I have an in ground pool approximately 30 years old. After 7 years, the underground circuit from the house to the pump shed failed. An electrician updated the wiring and added a GFCI to the pool light.
I had changed the pool light switch (between the pump shed and the pool light) to a dimmer unit in an outdoor enclosure. After the GCFI was installed, it would trip whenever I turned up the dimmer. Low light worked well, but anything approaching half-bright would trip the GFCI.
The light is a wet niche unit whose cord emerges from conduit into an above ground junction box. The hot and neutral are spliced there, and the green ground is shaved and looped around a terminal on the above ground junction box housing.
I removed the dimmer and just wired together the hot/neutral, but the GFCI still trips.
I disconnected the hot/neutral at the above ground junction box. No trip.
This indicates to me that a ground fault exists between the above ground junction box and the light bulb inside the luminaire. It is a small current leak, because the light will work at low dimmer settings.
SHould I just replace the fixture?

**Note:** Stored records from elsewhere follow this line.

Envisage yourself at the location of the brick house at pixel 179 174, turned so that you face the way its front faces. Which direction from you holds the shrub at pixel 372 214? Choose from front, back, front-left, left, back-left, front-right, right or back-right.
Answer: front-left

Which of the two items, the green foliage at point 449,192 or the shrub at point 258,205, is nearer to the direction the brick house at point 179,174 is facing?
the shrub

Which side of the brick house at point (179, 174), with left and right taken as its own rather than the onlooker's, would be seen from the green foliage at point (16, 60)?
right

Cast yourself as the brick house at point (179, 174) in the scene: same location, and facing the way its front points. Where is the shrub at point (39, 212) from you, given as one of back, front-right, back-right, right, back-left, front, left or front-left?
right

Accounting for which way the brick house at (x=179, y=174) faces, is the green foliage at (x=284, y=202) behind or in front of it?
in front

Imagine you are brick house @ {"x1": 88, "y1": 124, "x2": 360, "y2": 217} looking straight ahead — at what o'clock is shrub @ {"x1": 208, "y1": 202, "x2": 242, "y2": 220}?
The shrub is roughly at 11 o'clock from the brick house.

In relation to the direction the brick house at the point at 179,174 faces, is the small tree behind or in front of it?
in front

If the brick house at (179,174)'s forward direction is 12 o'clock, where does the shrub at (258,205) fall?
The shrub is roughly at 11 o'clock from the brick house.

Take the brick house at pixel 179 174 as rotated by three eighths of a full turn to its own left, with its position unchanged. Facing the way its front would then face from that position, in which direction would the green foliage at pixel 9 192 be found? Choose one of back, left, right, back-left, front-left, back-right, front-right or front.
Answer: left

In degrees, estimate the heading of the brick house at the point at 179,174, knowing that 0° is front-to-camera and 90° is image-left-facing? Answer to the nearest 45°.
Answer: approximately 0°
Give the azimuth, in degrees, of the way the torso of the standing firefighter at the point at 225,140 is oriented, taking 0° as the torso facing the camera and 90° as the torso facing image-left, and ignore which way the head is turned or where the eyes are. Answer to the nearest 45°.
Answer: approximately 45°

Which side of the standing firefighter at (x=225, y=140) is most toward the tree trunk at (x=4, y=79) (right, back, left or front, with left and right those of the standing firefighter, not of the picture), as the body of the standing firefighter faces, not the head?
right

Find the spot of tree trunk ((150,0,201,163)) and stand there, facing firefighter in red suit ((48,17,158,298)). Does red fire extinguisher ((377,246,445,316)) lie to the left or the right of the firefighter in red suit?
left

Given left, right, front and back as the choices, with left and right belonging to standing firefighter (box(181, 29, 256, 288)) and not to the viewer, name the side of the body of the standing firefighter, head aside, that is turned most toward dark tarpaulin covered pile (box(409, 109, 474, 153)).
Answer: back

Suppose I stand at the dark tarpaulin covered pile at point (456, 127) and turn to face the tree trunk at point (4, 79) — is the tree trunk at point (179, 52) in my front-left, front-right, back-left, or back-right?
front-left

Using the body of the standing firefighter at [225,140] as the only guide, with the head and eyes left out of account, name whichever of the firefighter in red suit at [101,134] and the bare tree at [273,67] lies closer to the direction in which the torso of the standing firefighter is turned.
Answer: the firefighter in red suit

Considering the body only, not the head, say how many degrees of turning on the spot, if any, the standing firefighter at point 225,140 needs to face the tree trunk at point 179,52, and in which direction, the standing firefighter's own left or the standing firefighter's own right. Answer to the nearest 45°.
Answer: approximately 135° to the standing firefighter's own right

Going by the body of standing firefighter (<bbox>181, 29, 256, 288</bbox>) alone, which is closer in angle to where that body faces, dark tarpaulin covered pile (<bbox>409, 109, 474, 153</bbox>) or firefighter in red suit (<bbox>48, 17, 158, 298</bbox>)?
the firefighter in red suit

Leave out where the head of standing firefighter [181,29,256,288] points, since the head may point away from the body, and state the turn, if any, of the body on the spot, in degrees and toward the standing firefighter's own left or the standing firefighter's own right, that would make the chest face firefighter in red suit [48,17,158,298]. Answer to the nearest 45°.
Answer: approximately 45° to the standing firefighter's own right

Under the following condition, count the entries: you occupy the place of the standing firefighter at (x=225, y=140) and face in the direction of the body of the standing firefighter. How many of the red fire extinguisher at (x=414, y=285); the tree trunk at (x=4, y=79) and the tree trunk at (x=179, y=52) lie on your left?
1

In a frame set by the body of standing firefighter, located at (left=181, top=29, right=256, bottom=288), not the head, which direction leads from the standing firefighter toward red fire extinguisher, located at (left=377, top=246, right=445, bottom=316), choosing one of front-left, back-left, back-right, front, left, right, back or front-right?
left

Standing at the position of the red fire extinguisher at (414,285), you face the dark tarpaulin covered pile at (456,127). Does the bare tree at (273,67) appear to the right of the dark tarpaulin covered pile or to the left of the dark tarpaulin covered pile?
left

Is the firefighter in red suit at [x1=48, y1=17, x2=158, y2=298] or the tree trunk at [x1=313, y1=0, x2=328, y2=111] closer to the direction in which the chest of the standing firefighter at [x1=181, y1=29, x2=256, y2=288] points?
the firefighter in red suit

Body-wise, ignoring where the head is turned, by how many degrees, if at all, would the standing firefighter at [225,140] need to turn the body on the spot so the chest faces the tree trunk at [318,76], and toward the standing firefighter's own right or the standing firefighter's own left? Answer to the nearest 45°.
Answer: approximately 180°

They are not cheap, about $160.
Can pool light fixtures develop small current leakages that can be fixed by cleaning and drying the fixture? As far as I can tell, no water has leaked into the light chamber.

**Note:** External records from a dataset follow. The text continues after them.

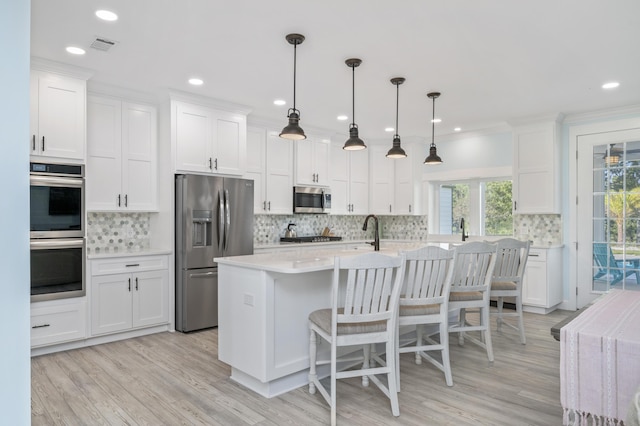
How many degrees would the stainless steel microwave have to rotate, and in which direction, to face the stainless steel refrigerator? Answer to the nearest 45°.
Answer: approximately 90° to its right

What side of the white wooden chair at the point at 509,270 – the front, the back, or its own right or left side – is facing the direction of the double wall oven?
left

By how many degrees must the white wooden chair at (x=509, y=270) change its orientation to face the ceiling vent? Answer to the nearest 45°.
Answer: approximately 90° to its left

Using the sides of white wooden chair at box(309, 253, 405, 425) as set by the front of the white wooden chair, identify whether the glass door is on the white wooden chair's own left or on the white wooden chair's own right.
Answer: on the white wooden chair's own right

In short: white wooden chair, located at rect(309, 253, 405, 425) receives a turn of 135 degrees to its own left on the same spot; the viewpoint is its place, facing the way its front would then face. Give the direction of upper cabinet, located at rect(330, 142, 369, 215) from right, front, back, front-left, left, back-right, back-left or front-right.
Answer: back

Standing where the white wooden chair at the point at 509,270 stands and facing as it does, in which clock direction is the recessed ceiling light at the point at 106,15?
The recessed ceiling light is roughly at 9 o'clock from the white wooden chair.

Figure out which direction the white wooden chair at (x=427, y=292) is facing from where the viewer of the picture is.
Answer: facing away from the viewer and to the left of the viewer

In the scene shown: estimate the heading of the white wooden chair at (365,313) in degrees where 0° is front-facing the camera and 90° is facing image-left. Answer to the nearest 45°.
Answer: approximately 135°

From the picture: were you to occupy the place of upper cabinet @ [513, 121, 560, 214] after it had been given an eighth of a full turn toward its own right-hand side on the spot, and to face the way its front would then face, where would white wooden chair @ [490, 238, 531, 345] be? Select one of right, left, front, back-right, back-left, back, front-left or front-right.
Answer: left

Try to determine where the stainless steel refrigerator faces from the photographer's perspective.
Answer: facing the viewer and to the right of the viewer

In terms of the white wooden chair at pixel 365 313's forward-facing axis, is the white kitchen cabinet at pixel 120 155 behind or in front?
in front

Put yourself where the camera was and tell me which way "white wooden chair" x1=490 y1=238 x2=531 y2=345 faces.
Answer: facing away from the viewer and to the left of the viewer
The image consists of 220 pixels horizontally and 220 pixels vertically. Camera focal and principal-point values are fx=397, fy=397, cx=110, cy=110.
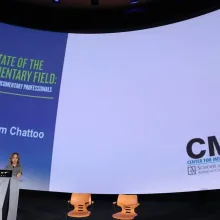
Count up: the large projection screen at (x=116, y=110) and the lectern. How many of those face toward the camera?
2

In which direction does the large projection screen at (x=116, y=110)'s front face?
toward the camera

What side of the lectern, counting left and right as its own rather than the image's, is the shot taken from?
front
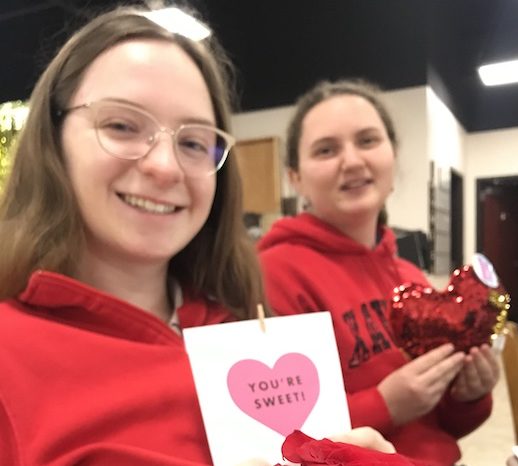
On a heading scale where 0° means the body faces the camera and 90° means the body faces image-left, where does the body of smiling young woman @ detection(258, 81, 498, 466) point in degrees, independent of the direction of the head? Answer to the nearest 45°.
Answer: approximately 315°

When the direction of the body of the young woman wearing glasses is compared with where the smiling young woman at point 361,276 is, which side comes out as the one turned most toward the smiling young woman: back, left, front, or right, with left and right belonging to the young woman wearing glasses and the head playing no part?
left

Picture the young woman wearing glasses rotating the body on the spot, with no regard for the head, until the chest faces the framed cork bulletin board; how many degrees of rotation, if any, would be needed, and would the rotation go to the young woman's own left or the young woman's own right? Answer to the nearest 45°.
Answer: approximately 135° to the young woman's own left

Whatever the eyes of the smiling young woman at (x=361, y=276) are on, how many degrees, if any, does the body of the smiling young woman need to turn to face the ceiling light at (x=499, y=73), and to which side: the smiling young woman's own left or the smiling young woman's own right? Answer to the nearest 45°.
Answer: approximately 135° to the smiling young woman's own left

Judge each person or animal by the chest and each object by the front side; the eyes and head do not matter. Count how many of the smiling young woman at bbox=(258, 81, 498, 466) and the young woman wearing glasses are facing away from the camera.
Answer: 0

Is pulling the new wire back from the wet niche through to the junction box a do-it-yourself task?
Does pulling through a new continuous wire require draining the pool down below entry point for the wire? I presume that the wire is manufactured integrally with the fixture.

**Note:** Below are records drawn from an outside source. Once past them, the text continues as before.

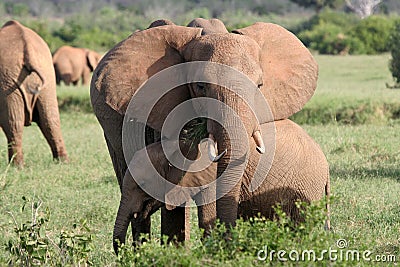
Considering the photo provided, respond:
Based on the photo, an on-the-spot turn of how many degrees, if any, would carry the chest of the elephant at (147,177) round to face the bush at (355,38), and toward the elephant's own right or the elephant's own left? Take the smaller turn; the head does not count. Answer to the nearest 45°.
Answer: approximately 90° to the elephant's own right

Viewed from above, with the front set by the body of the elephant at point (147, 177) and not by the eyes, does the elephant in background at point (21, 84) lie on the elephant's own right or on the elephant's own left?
on the elephant's own right

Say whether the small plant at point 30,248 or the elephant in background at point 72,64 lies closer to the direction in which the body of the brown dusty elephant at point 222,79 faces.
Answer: the small plant

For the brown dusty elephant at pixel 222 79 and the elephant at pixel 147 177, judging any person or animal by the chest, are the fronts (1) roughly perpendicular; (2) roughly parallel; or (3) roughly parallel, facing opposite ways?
roughly perpendicular

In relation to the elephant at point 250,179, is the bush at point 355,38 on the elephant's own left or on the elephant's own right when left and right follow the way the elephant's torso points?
on the elephant's own right

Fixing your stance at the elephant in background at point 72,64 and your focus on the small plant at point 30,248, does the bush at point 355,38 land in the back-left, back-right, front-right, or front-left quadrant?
back-left

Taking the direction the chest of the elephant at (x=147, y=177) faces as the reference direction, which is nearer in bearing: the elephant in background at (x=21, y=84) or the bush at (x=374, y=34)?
the elephant in background

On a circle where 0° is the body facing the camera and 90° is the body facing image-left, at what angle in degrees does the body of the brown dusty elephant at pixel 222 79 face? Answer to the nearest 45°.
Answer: approximately 0°

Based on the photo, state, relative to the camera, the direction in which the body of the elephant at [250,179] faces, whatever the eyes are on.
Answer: to the viewer's left

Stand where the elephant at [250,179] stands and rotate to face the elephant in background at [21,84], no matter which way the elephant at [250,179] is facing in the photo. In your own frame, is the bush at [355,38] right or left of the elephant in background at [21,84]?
right
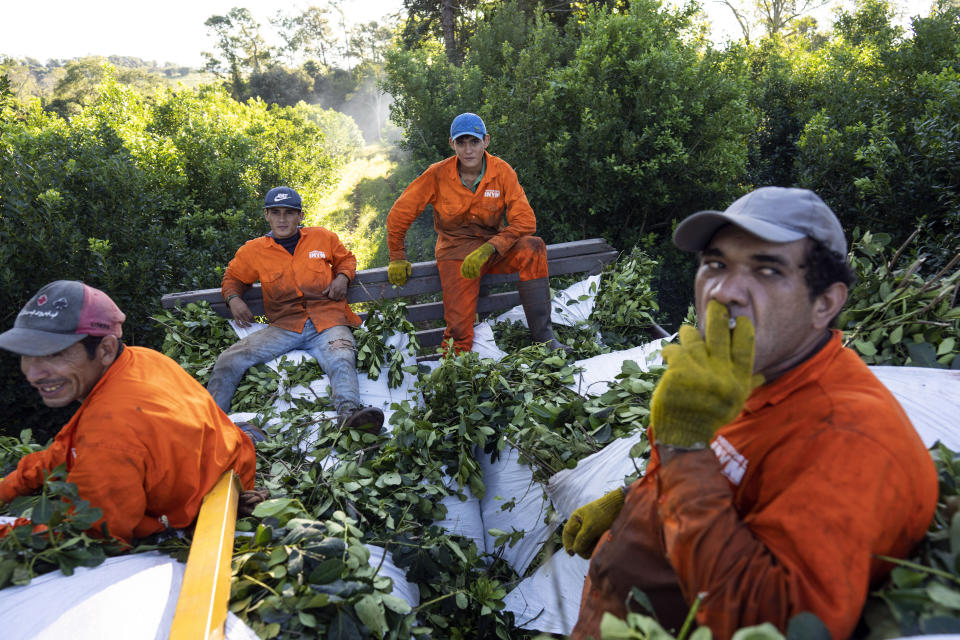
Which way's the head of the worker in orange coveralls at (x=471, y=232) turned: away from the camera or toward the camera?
toward the camera

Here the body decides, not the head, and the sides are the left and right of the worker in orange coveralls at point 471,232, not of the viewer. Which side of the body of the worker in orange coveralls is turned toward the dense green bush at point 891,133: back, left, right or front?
left

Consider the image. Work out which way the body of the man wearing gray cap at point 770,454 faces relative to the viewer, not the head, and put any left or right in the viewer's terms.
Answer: facing the viewer and to the left of the viewer

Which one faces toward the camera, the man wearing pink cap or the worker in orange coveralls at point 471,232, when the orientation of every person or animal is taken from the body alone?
the worker in orange coveralls

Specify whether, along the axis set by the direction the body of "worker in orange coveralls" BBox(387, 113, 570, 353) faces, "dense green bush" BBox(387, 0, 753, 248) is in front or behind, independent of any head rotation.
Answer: behind

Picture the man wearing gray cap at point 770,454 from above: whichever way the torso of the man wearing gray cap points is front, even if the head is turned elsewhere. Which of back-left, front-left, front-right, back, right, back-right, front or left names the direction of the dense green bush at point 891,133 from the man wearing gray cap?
back-right

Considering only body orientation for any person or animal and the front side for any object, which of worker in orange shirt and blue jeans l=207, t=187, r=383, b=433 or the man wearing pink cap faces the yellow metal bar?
the worker in orange shirt and blue jeans

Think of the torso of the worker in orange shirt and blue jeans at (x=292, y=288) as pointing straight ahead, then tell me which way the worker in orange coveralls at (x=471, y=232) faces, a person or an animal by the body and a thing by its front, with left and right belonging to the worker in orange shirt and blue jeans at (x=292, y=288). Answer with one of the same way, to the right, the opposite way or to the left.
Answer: the same way

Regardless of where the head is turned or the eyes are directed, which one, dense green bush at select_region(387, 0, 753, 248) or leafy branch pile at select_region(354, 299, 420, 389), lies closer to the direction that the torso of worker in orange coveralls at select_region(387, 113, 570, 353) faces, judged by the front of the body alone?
the leafy branch pile

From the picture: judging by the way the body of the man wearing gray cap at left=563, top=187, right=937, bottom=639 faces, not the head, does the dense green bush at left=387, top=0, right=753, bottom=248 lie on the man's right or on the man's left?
on the man's right

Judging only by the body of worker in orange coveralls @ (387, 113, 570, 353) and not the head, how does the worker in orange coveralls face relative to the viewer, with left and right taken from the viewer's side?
facing the viewer

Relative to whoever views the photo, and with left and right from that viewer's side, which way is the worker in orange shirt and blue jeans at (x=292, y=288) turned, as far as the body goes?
facing the viewer
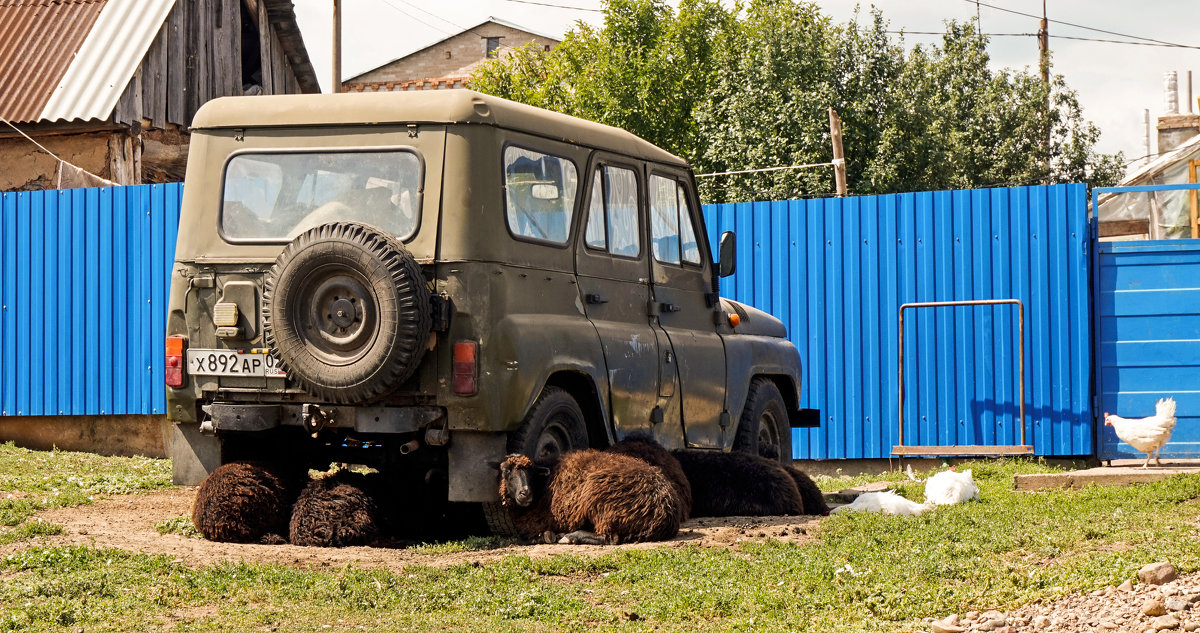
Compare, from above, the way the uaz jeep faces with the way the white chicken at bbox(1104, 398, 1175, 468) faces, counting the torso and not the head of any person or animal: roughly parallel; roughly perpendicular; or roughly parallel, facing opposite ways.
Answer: roughly perpendicular

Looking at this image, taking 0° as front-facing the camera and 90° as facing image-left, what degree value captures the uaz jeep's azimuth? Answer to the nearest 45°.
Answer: approximately 225°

For 7 years, we swam with this light and no GFCI. I briefly considered tossing the GFCI, but decided further flirtation with electrocution.
The electrician who installed the GFCI did shoddy work and charged me $700. That experience has shifted my thinking toward considering doing this myself. I'm a professional engineer, but not an electrician. I understand the principles and the Code requirements, but I don't have a lot of experience with this. That's sufficient for rewiring outlets, but a pool light seems fraught with potential disaster. Should I be talked out of DIY and just fork up another $1000 to have a licensed electrician come do it right?